The child's parents also told investigators that on Sept. 15, 2016, the mother picked the child up from Fleck's house and found significant bruising on the child's right hip.

A doctor who reviewed a photograph of the bruise said the bruise was "related to direct, unexplained, forceful blunt trauma," according to court documents.

Fleck admitted to an investigator that she had caused the child's injuries. She said she would have the child stand in a corner when he would misbehave, but on both occasions she lost control of her emotions and shoved the child into the corner multiple times.

Fleck's mother, Diana Stoick, spoke in court Thursday on Fleck's behalf. She outlined the difficulties of having Fleck incarcerated while her husband tries to juggle caring for their young children and working.

"I have missed my son's first birthday, his first steps, his first words," Fleck told Wilking in her own statement to the court. Fleck also said that her time in prison has changed her "tremendously," calling it a "humiliating and degrading" experience.

Fleck's attorney, Christopher Humphrey, said Fleck has already been denied a chance at parole. He asked that Wilking release Fleck on probation.

"It's rare that I have an individual with a lot of support," Humphrey told Wilking.

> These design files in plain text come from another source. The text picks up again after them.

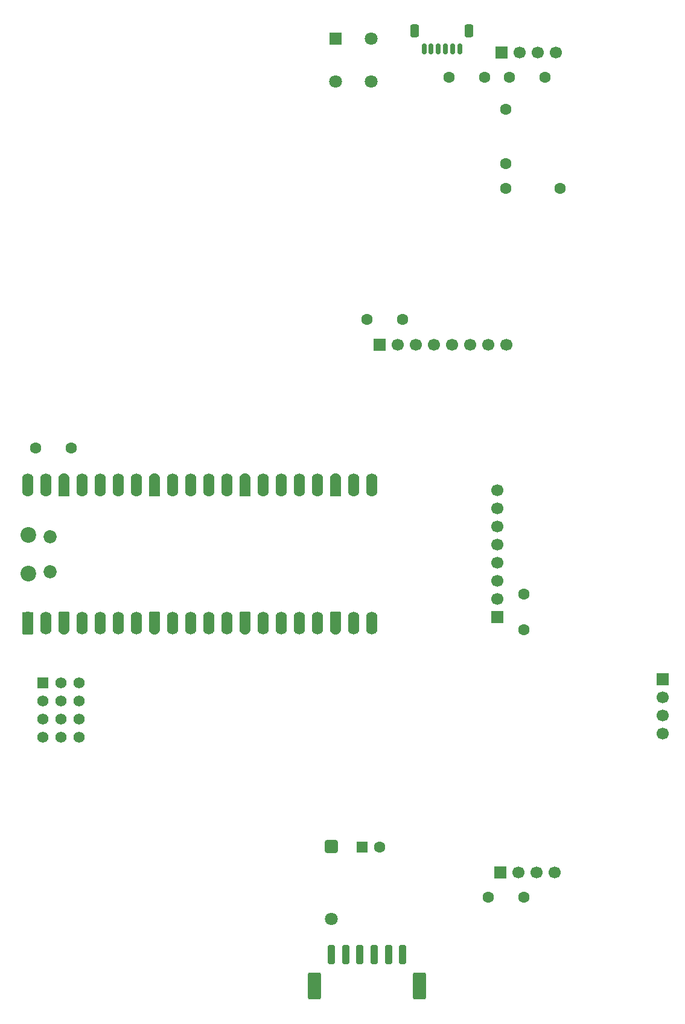
<source format=gbr>
%TF.GenerationSoftware,KiCad,Pcbnew,9.0.6*%
%TF.CreationDate,2025-12-22T22:41:29-05:00*%
%TF.ProjectId,TacoCopter_Flight_Controller,5461636f-436f-4707-9465-725f466c6967,rev?*%
%TF.SameCoordinates,Original*%
%TF.FileFunction,Soldermask,Top*%
%TF.FilePolarity,Negative*%
%FSLAX46Y46*%
G04 Gerber Fmt 4.6, Leading zero omitted, Abs format (unit mm)*
G04 Created by KiCad (PCBNEW 9.0.6) date 2025-12-22 22:41:29*
%MOMM*%
%LPD*%
G01*
G04 APERTURE LIST*
G04 Aperture macros list*
%AMRoundRect*
0 Rectangle with rounded corners*
0 $1 Rounding radius*
0 $2 $3 $4 $5 $6 $7 $8 $9 X,Y pos of 4 corners*
0 Add a 4 corners polygon primitive as box body*
4,1,4,$2,$3,$4,$5,$6,$7,$8,$9,$2,$3,0*
0 Add four circle primitives for the rounded corners*
1,1,$1+$1,$2,$3*
1,1,$1+$1,$4,$5*
1,1,$1+$1,$6,$7*
1,1,$1+$1,$8,$9*
0 Add four rect primitives between the rounded corners*
20,1,$1+$1,$2,$3,$4,$5,0*
20,1,$1+$1,$4,$5,$6,$7,0*
20,1,$1+$1,$6,$7,$8,$9,0*
20,1,$1+$1,$8,$9,$2,$3,0*%
%AMFreePoly0*
4,1,37,0.800000,0.796148,0.878414,0.796148,1.032228,0.765552,1.177117,0.705537,1.307515,0.618408,1.418408,0.507515,1.505537,0.377117,1.565552,0.232228,1.596148,0.078414,1.596148,-0.078414,1.565552,-0.232228,1.505537,-0.377117,1.418408,-0.507515,1.307515,-0.618408,1.177117,-0.705537,1.032228,-0.765552,0.878414,-0.796148,0.800000,-0.796148,0.800000,-0.800000,-1.400000,-0.800000,
-1.403843,-0.796157,-1.439018,-0.796157,-1.511114,-0.766294,-1.566294,-0.711114,-1.596157,-0.639018,-1.596157,-0.603843,-1.600000,-0.600000,-1.600000,0.600000,-1.596157,0.603843,-1.596157,0.639018,-1.566294,0.711114,-1.511114,0.766294,-1.439018,0.796157,-1.403843,0.796157,-1.400000,0.800000,0.800000,0.800000,0.800000,0.796148,0.800000,0.796148,$1*%
%AMFreePoly1*
4,1,37,0.000000,0.796148,0.078414,0.796148,0.232228,0.765552,0.377117,0.705537,0.507515,0.618408,0.618408,0.507515,0.705537,0.377117,0.765552,0.232228,0.796148,0.078414,0.796148,-0.078414,0.765552,-0.232228,0.705537,-0.377117,0.618408,-0.507515,0.507515,-0.618408,0.377117,-0.705537,0.232228,-0.765552,0.078414,-0.796148,0.000000,-0.796148,0.000000,-0.800000,-0.600000,-0.800000,
-0.603843,-0.796157,-0.639018,-0.796157,-0.711114,-0.766294,-0.766294,-0.711114,-0.796157,-0.639018,-0.796157,-0.603843,-0.800000,-0.600000,-0.800000,0.600000,-0.796157,0.603843,-0.796157,0.639018,-0.766294,0.711114,-0.711114,0.766294,-0.639018,0.796157,-0.603843,0.796157,-0.600000,0.800000,0.000000,0.800000,0.000000,0.796148,0.000000,0.796148,$1*%
%AMFreePoly2*
4,1,37,0.603843,0.796157,0.639018,0.796157,0.711114,0.766294,0.766294,0.711114,0.796157,0.639018,0.796157,0.603843,0.800000,0.600000,0.800000,-0.600000,0.796157,-0.603843,0.796157,-0.639018,0.766294,-0.711114,0.711114,-0.766294,0.639018,-0.796157,0.603843,-0.796157,0.600000,-0.800000,0.000000,-0.800000,0.000000,-0.796148,-0.078414,-0.796148,-0.232228,-0.765552,-0.377117,-0.705537,
-0.507515,-0.618408,-0.618408,-0.507515,-0.705537,-0.377117,-0.765552,-0.232228,-0.796148,-0.078414,-0.796148,0.078414,-0.765552,0.232228,-0.705537,0.377117,-0.618408,0.507515,-0.507515,0.618408,-0.377117,0.705537,-0.232228,0.765552,-0.078414,0.796148,0.000000,0.796148,0.000000,0.800000,0.600000,0.800000,0.603843,0.796157,0.603843,0.796157,$1*%
%AMFreePoly3*
4,1,37,1.403843,0.796157,1.439018,0.796157,1.511114,0.766294,1.566294,0.711114,1.596157,0.639018,1.596157,0.603843,1.600000,0.600000,1.600000,-0.600000,1.596157,-0.603843,1.596157,-0.639018,1.566294,-0.711114,1.511114,-0.766294,1.439018,-0.796157,1.403843,-0.796157,1.400000,-0.800000,-0.800000,-0.800000,-0.800000,-0.796148,-0.878414,-0.796148,-1.032228,-0.765552,-1.177117,-0.705537,
-1.307515,-0.618408,-1.418408,-0.507515,-1.505537,-0.377117,-1.565552,-0.232228,-1.596148,-0.078414,-1.596148,0.078414,-1.565552,0.232228,-1.505537,0.377117,-1.418408,0.507515,-1.307515,0.618408,-1.177117,0.705537,-1.032228,0.765552,-0.878414,0.796148,-0.800000,0.796148,-0.800000,0.800000,1.400000,0.800000,1.403843,0.796157,1.403843,0.796157,$1*%
G04 Aperture macros list end*
%ADD10R,1.700000X1.700000*%
%ADD11C,1.700000*%
%ADD12RoundRect,0.800000X0.000010X-0.800000X0.000010X0.800000X-0.000010X0.800000X-0.000010X-0.800000X0*%
%ADD13C,1.600000*%
%ADD14FreePoly0,90.000000*%
%ADD15FreePoly1,90.000000*%
%ADD16FreePoly2,90.000000*%
%ADD17FreePoly3,90.000000*%
%ADD18RoundRect,0.200000X0.600000X-0.600000X0.600000X0.600000X-0.600000X0.600000X-0.600000X-0.600000X0*%
%ADD19C,2.200000*%
%ADD20C,1.850000*%
%ADD21RoundRect,0.250000X-0.550000X-0.550000X0.550000X-0.550000X0.550000X0.550000X-0.550000X0.550000X0*%
%ADD22R,1.800000X1.800000*%
%ADD23C,1.800000*%
%ADD24RoundRect,0.250000X-0.250000X-1.100000X0.250000X-1.100000X0.250000X1.100000X-0.250000X1.100000X0*%
%ADD25RoundRect,0.250000X-0.650000X-1.650000X0.650000X-1.650000X0.650000X1.650000X-0.650000X1.650000X0*%
%ADD26RoundRect,0.102000X-0.685000X0.685000X-0.685000X-0.685000X0.685000X-0.685000X0.685000X0.685000X0*%
%ADD27C,1.574000*%
%ADD28RoundRect,0.150000X-0.150000X-0.625000X0.150000X-0.625000X0.150000X0.625000X-0.150000X0.625000X0*%
%ADD29RoundRect,0.250000X-0.350000X-0.650000X0.350000X-0.650000X0.350000X0.650000X-0.350000X0.650000X0*%
%ADD30RoundRect,0.250000X-0.650000X0.650000X-0.650000X-0.650000X0.650000X-0.650000X0.650000X0.650000X0*%
G04 APERTURE END LIST*
D10*
%TO.C,U1*%
X157759637Y-108700000D03*
D11*
X157759637Y-106160000D03*
X157759637Y-103620000D03*
X157759637Y-101080000D03*
X157759637Y-98540000D03*
X157759637Y-96000000D03*
X157759637Y-93460000D03*
X157759637Y-90920000D03*
%TD*%
D12*
%TO.C,A1*%
X91900000Y-90200000D03*
D13*
X91900000Y-91000000D03*
D12*
X94440000Y-90200000D03*
D13*
X94440000Y-91000000D03*
D14*
X96980000Y-90200000D03*
D15*
X96980000Y-91000000D03*
D12*
X99520000Y-90200000D03*
D13*
X99520000Y-91000000D03*
D12*
X102060000Y-90200000D03*
D13*
X102060000Y-91000000D03*
D12*
X104600000Y-90200000D03*
D13*
X104600000Y-91000000D03*
D12*
X107140000Y-90200000D03*
D13*
X107140000Y-91000000D03*
D14*
X109680000Y-90200000D03*
D15*
X109680000Y-91000000D03*
D12*
X112220000Y-90200000D03*
D13*
X112220000Y-91000000D03*
D12*
X114760000Y-90200000D03*
D13*
X114760000Y-91000000D03*
D12*
X117300000Y-90200000D03*
D13*
X117300000Y-91000000D03*
D12*
X119840000Y-90200000D03*
D13*
X119840000Y-91000000D03*
D14*
X122380000Y-90200000D03*
D15*
X122380000Y-91000000D03*
D12*
X124920000Y-90200000D03*
D13*
X124920000Y-91000000D03*
D12*
X127460000Y-90200000D03*
D13*
X127460000Y-91000000D03*
D12*
X130000000Y-90200000D03*
D13*
X130000000Y-91000000D03*
D12*
X132540000Y-90200000D03*
D13*
X132540000Y-91000000D03*
D14*
X135080000Y-90200000D03*
D15*
X135080000Y-91000000D03*
D12*
X137620000Y-90200000D03*
D13*
X137620000Y-91000000D03*
D12*
X140160000Y-90200000D03*
D13*
X140160000Y-91000000D03*
X140160000Y-108780000D03*
D12*
X140160000Y-109580000D03*
D13*
X137620000Y-108780000D03*
D12*
X137620000Y-109580000D03*
D16*
X135080000Y-108780000D03*
D17*
X135080000Y-109580000D03*
D13*
X132540000Y-108780000D03*
D12*
X132540000Y-109580000D03*
D13*
X130000000Y-108780000D03*
D12*
X130000000Y-109580000D03*
D13*
X127460000Y-108780000D03*
D12*
X127460000Y-109580000D03*
D13*
X124920000Y-108780000D03*
D12*
X124920000Y-109580000D03*
D16*
X122380000Y-108780000D03*
D17*
X122380000Y-109580000D03*
D13*
X119840000Y-108780000D03*
D12*
X119840000Y-109580000D03*
D13*
X117300000Y-108780000D03*
D12*
X117300000Y-109580000D03*
D13*
X114760000Y-108780000D03*
D12*
X114760000Y-109580000D03*
D13*
X112220000Y-108780000D03*
D12*
X112220000Y-109580000D03*
D16*
X109680000Y-108780000D03*
D17*
X109680000Y-109580000D03*
D13*
X107140000Y-108780000D03*
D12*
X107140000Y-109580000D03*
D13*
X104600000Y-108780000D03*
D12*
X104600000Y-109580000D03*
D13*
X102060000Y-108780000D03*
D12*
X102060000Y-109580000D03*
D13*
X99520000Y-108780000D03*
D12*
X99520000Y-109580000D03*
D16*
X96980000Y-108780000D03*
D17*
X96980000Y-109580000D03*
D13*
X94440000Y-108780000D03*
D12*
X94440000Y-109580000D03*
D18*
X91900000Y-108780000D03*
D14*
X91900000Y-109580000D03*
D19*
X92030000Y-97165000D03*
D20*
X95060000Y-97465000D03*
X95060000Y-102315000D03*
D19*
X92030000Y-102615000D03*
%TD*%
D13*
%TO.C,C7*%
X98000000Y-85000000D03*
X93000000Y-85000000D03*
%TD*%
%TO.C,C6*%
X156000000Y-33000000D03*
X151000000Y-33000000D03*
%TD*%
%TO.C,C5*%
X161500000Y-110500000D03*
X161500000Y-105500000D03*
%TD*%
%TO.C,C4*%
X161500000Y-148000000D03*
X156500000Y-148000000D03*
%TD*%
%TO.C,C3*%
X164500000Y-33000000D03*
X159500000Y-33000000D03*
%TD*%
D21*
%TO.C,C2*%
X138794888Y-141000000D03*
D13*
X141294888Y-141000000D03*
%TD*%
%TO.C,C1*%
X144500000Y-67000000D03*
X139500000Y-67000000D03*
%TD*%
%TO.C,R1*%
X159000000Y-37500000D03*
X159000000Y-45120000D03*
%TD*%
D22*
%TO.C,SW1*%
X135077500Y-27577500D03*
D23*
X140077500Y-27577500D03*
X135077500Y-33577500D03*
X140077500Y-33577500D03*
%TD*%
D10*
%TO.C,J4*%
X181000000Y-117460000D03*
D11*
X181000000Y-120000000D03*
X181000000Y-122540000D03*
X181000000Y-125080000D03*
%TD*%
D24*
%TO.C,J1*%
X134500000Y-156000000D03*
X136500000Y-156000000D03*
X138500000Y-156000000D03*
X140500000Y-156000000D03*
X142500000Y-156000000D03*
X144500000Y-156000000D03*
D25*
X132150000Y-160450000D03*
X146850000Y-160450000D03*
%TD*%
D26*
%TO.C,J2*%
X94000000Y-117920000D03*
D27*
X96540000Y-117920000D03*
X99080000Y-117920000D03*
X94000000Y-120460000D03*
X96540000Y-120460000D03*
X99080000Y-120460000D03*
X94000000Y-123000000D03*
X96540000Y-123000000D03*
X99080000Y-123000000D03*
X94000000Y-125540000D03*
X96540000Y-125540000D03*
X99080000Y-125540000D03*
%TD*%
D10*
%TO.C,J6*%
X158190000Y-144500000D03*
D11*
X160730000Y-144500000D03*
X163270000Y-144500000D03*
X165810000Y-144500000D03*
%TD*%
D10*
%TO.C,U2*%
X141300000Y-70500000D03*
D11*
X143840000Y-70500000D03*
X146380000Y-70500000D03*
X148920000Y-70500000D03*
X151460000Y-70500000D03*
X154000000Y-70500000D03*
X156540000Y-70500000D03*
X159080000Y-70500000D03*
%TD*%
D28*
%TO.C,J3*%
X147500000Y-29000000D03*
X148500000Y-29000000D03*
X149500000Y-29000000D03*
X150500000Y-29000000D03*
X151500000Y-29000000D03*
X152500000Y-29000000D03*
D29*
X146200000Y-26475000D03*
X153800000Y-26475000D03*
%TD*%
D30*
%TO.C,D1*%
X134500000Y-140920000D03*
D23*
X134500000Y-151080000D03*
%TD*%
D13*
%TO.C,R2*%
X166620000Y-48550000D03*
X159000000Y-48550000D03*
%TD*%
D10*
%TO.C,J5*%
X158380000Y-29500000D03*
D11*
X160920000Y-29500000D03*
X163460000Y-29500000D03*
X166000000Y-29500000D03*
%TD*%
M02*

</source>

Natrona County District Attorney Mike Blonigen, in responding to Humphrey's request, emphasized the impact of Fleck's crimes on the victim and the victim's family.

"A criminal case isn't about the defendant's well-being as much as it's about their punishment," Blonigen said. He then proceeded to quote from a victim impact statement provide by the victim's mother during last year's sentencing hearing.

"I will never fully be able to explain what she took from me," the mother said. "I'll always ache for what my son went through."

Blonigen called the crimes a breach of trust, and said he believed the sentence should not be reduced. He said Fleck's earliest opportunity at parole would be Sept. 23.

"It's a very difficult case. It's a very difficult request," Wilking said of the motion for a sentence reduction, adding that she usually doesn't even hold hearings on such motions.

After hearing Blonigen's position and reducing Fleck's sentence, Wilking said, "There has still been a significant punishment component in this case."